**Exercise objective**
Show only those lines of the entries where the string "weighted" is found.

Top of The records

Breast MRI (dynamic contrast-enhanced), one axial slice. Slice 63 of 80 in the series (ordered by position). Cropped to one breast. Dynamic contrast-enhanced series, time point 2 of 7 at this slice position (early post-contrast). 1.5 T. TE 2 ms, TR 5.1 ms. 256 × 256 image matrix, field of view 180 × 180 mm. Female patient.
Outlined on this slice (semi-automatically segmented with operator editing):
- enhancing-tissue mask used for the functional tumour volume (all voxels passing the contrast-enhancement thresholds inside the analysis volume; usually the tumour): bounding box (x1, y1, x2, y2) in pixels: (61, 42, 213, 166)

Bottom of The records
Top of The records

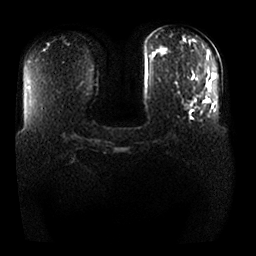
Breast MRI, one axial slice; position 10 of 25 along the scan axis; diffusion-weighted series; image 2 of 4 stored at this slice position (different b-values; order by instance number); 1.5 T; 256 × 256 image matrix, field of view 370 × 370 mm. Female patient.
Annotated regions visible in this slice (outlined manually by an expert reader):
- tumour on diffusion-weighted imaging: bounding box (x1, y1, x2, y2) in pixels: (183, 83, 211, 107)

Bottom of The records

**Exercise result**
Breast MRI, one axial slice; position 10 of 25 along the scan axis; diffusion-weighted series; image 2 of 4 stored at this slice position (different b-values; order by instance number); 1.5 T; 256 × 256 image matrix, field of view 370 × 370 mm. Female patient.
- tumour on diffusion-weighted imaging: bounding box (x1, y1, x2, y2) in pixels: (183, 83, 211, 107)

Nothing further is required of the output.